If you’re looking for a surefire way to develop a gut infection, a combination of excessive sugar consumption, chronic indigestion, and frequent courses of antibiotics is a recipe for disaster. Within your gut resides a diverse ecosystem of thousands of different bacteria strains, many of which play a crucial role in protecting you from harmful bacteria, viruses, and other potentially dangerous organisms.

However, when antibiotics are introduced into your system, they don’t discriminate between good and bad bacteria; they wipe them all out. This effect can be even more pronounced in individuals who no longer have their appendix. For a long time, the appendix was considered a vestigial organ, no longer necessary for human survival. Yet, recent research has shed new light on its role as a “safe haven” for gut microbes, allowing them to repopulate the bowel after an insult or disturbance.

In situations where the gut contains the wrong types of bacteria or experiences an overgrowth of yeast-like organisms such as Candida albicans, a high-sugar diet, including fruit, can exacerbate the problem. If you frequently experience feelings of intoxication, drowsiness, and bloating after consuming sugar, these could be indicators of an underlying imbalance.

Thankfully, there are several powerful natural remedies that have been proven to be effective in treating gut infections. Some of these include:

  1. Caprylic Acid: This compound, derived from sources like coconuts, olive leaf, and garlic, is known for its powerful antifungal properties. It can help combat the overgrowth of harmful microorganisms in the gut.
  2. Probiotics: Probiotic supplements can introduce beneficial bacteria into your gut, helping to restore the balance of your microbiome and counteract the effects of antibiotics.

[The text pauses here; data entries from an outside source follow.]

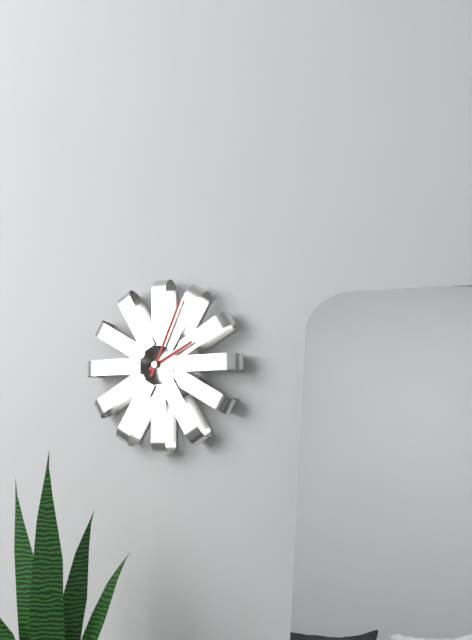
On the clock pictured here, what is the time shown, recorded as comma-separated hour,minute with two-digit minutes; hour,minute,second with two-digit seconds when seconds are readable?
2,04
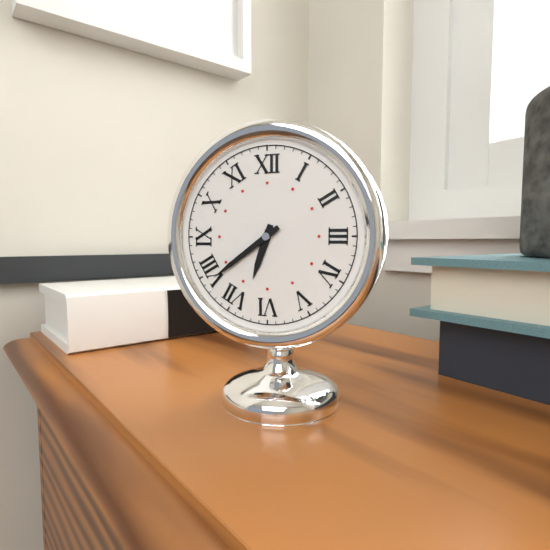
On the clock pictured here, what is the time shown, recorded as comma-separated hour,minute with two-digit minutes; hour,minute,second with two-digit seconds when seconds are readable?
6,39
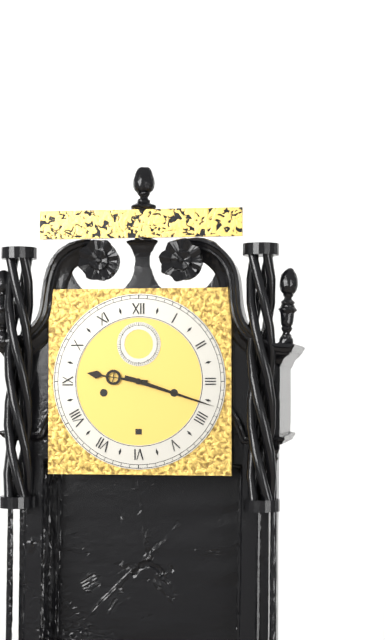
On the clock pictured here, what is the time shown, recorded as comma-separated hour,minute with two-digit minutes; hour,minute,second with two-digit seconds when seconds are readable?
9,18
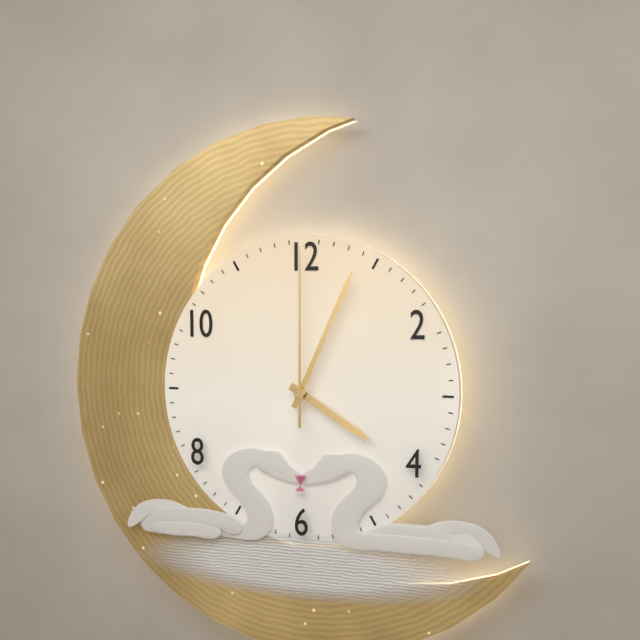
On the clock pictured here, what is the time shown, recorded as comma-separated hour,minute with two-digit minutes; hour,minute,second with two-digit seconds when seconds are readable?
4,04,00
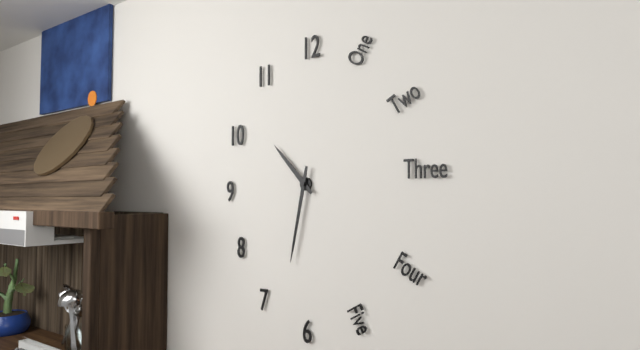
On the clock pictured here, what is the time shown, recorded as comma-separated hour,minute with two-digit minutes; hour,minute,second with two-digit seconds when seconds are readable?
10,32
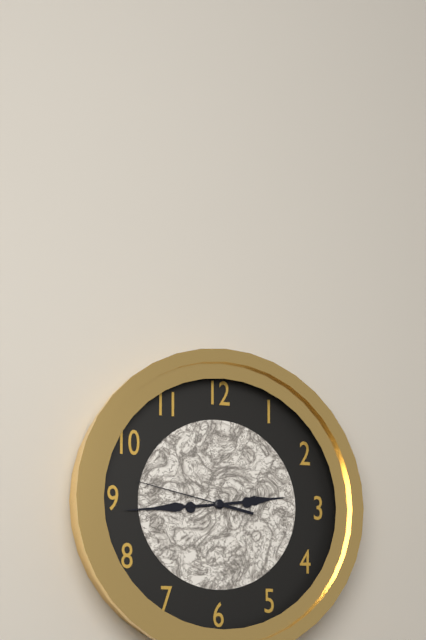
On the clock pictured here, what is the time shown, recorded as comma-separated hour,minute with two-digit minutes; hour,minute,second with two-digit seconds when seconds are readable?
2,44,47
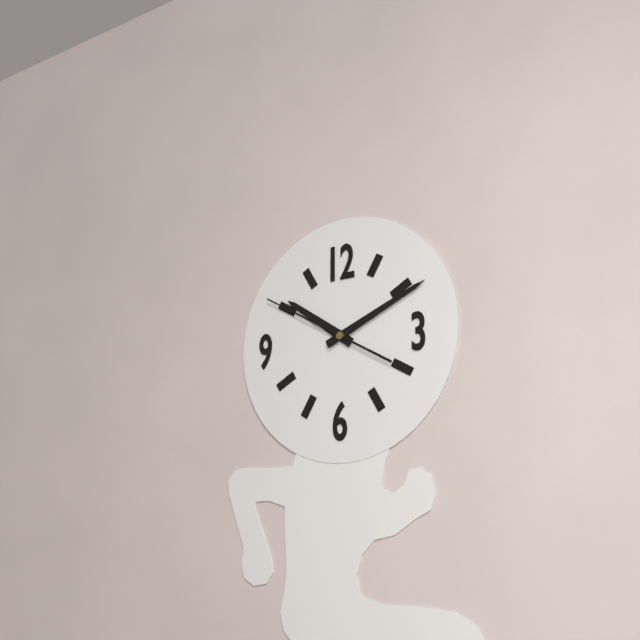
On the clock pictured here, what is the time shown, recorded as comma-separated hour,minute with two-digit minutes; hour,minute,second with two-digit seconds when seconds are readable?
10,11,50
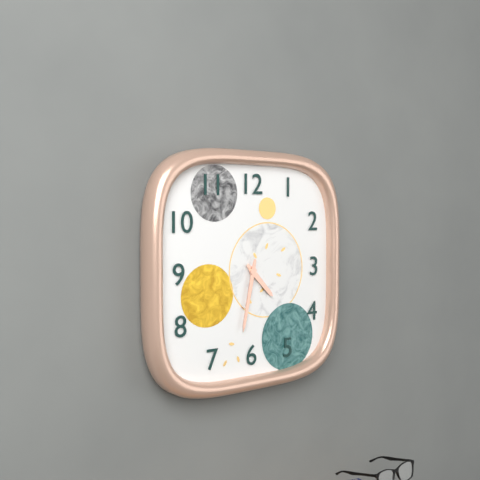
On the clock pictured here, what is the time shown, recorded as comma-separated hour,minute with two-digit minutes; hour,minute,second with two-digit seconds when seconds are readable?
4,32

Preventing Wind and Constipation

Indigestion can often lead to excessive wind (flatulence), especially when consuming foods rich in indigestible carbohydrates found in beans and vegetables. These carbohydrates can ferment in the gut, producing gas. To address this issue, consider incorporating the enzyme alpha-galactosidase (glucoamylase), which breaks down these indigestible carbohydrates and reduces flatulence. This enzyme can be found in higher-quality digestive supplements.

Constipation, a common digestive woe, has multiple potential causes, with hard fecal matter being one of the most prevalent. Consuming fibrous foods, such as fruits, vegetables, and whole grains, can provide soft, moist bulk for the digestive tract. However, it’s essential to increase water intake when upping your fiber content, as water helps move fiber through the digestive system. Additionally, some foods and nutrients possess a mild laxative effect. You can try incorporating the following into your diet:

  1. Flaxseeds: Soak them in water overnight and consume them first thing in the morning to aid bowel regularity.
  2. Prunes: Prunes are well-known for their natural laxative effect and can help alleviate constipation.
  3. Vitamin C: In doses of several grams, vitamin C can have a mild laxative effect.

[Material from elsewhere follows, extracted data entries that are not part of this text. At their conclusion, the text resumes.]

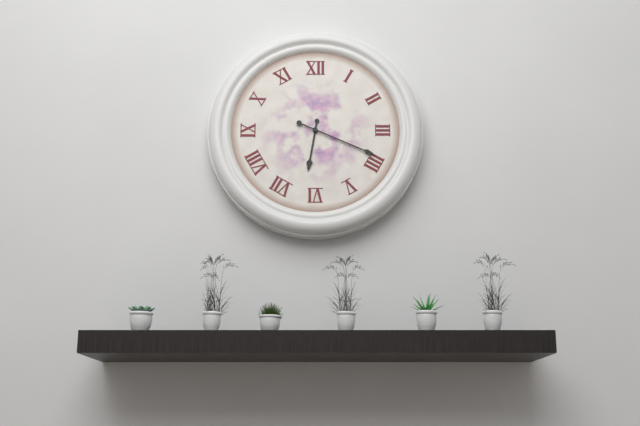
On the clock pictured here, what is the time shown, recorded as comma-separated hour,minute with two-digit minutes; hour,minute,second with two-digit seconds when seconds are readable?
6,19
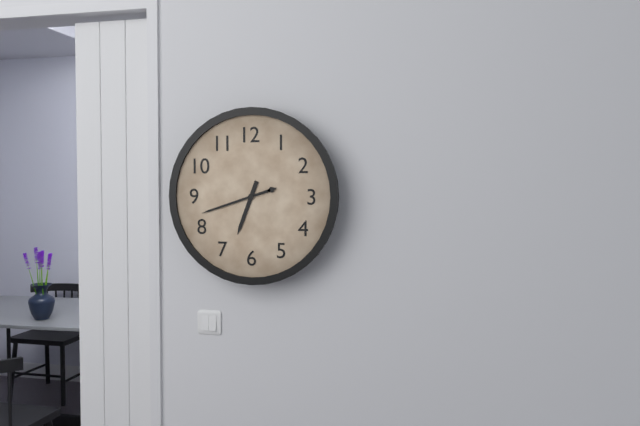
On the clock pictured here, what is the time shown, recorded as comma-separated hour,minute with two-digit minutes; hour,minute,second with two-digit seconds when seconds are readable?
6,42
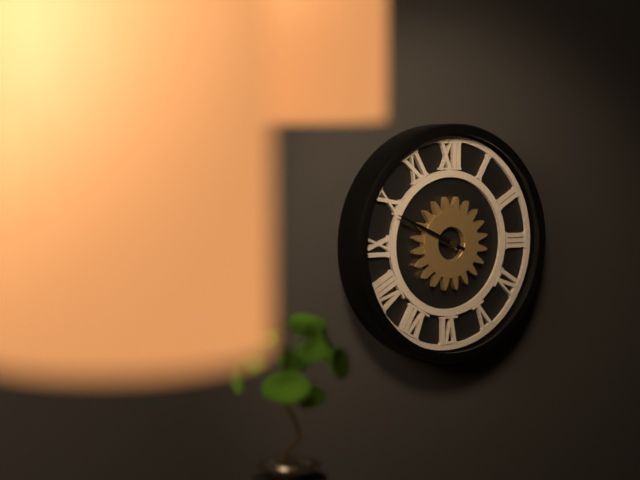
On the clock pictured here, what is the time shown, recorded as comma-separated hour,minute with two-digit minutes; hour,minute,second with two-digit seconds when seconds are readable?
9,49
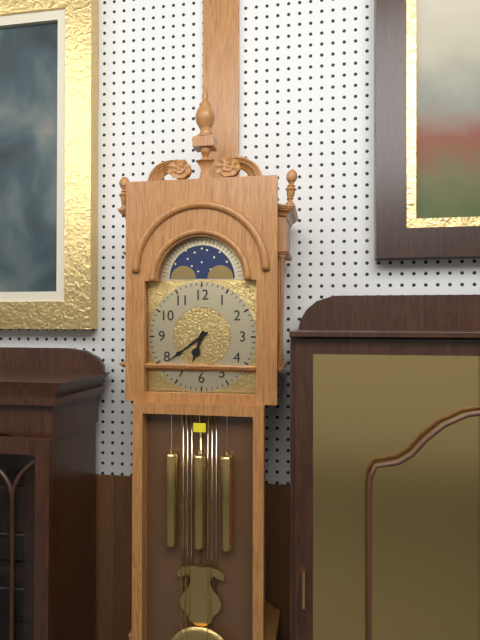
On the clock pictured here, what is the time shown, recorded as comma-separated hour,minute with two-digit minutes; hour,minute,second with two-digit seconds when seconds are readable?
6,39
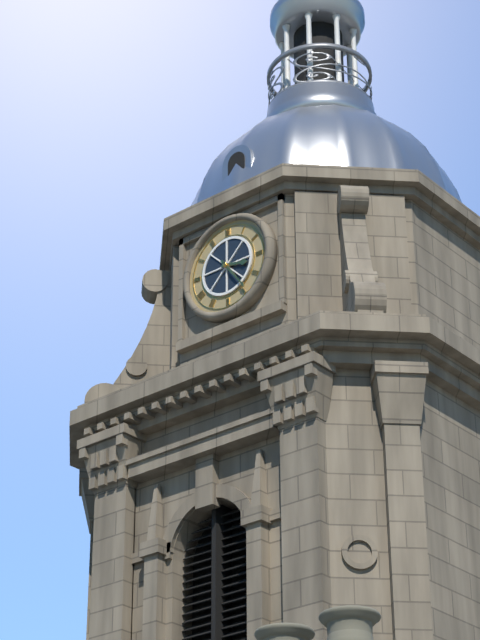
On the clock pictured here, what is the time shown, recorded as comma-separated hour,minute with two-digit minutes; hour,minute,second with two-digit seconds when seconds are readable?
3,24
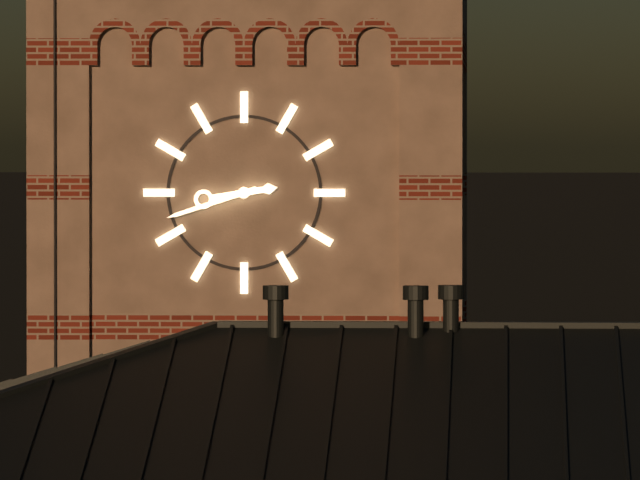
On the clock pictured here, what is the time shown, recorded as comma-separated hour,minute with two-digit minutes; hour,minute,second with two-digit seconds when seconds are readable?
2,42
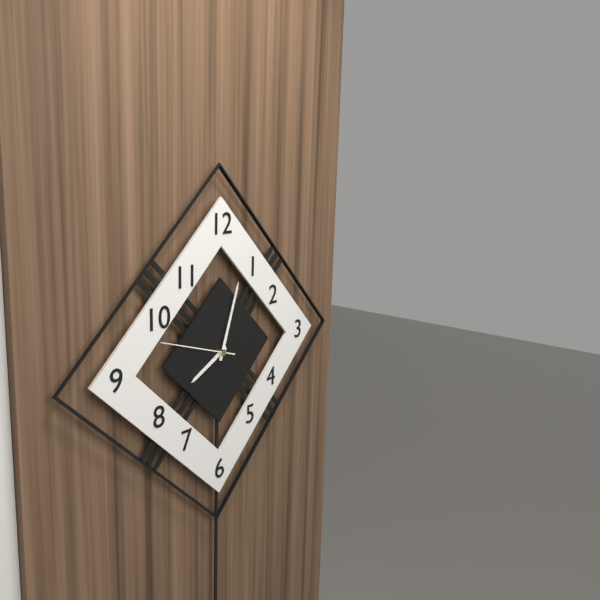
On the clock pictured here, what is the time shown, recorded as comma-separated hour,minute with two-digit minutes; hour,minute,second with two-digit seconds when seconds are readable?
8,03,48
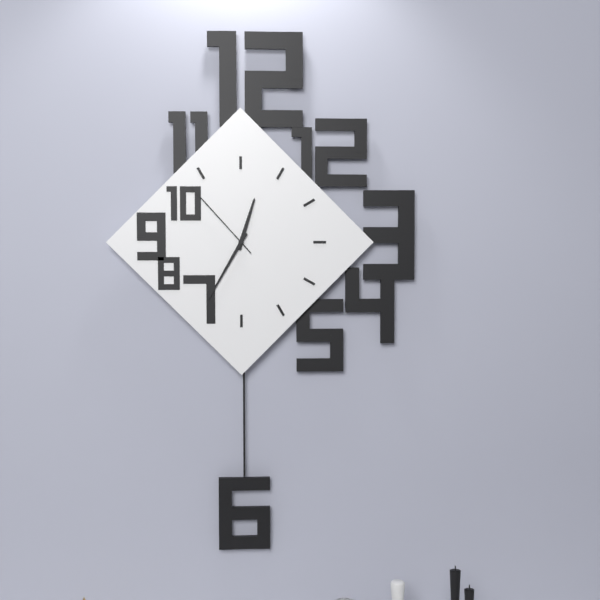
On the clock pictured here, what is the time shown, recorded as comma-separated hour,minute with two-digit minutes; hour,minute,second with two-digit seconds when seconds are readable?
12,35,53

The Key to Good Health: Improving Digestion

The cornerstone of good health lies in improving digestion. When your digestive system functions optimally, you’ll notice various benefits:

  • Your energy levels will improve.
  • Your skin will become softer and clearer.
  • Body odor will decrease.
  • Your immune system will strengthen.

The key to achieving these benefits is to work from the top down, starting with good digestion, then focusing on absorption, and finally ensuring good elimination. However, it’s crucial to remember that if you have specific digestive difficulties, it’s wise to seek guidance from a healthcare practitioner who can provide tailored advice and solutions based on your unique needs. Your digestive health plays a vital role in your overall well-being, and taking steps to enhance it can lead to a healthier and happier life.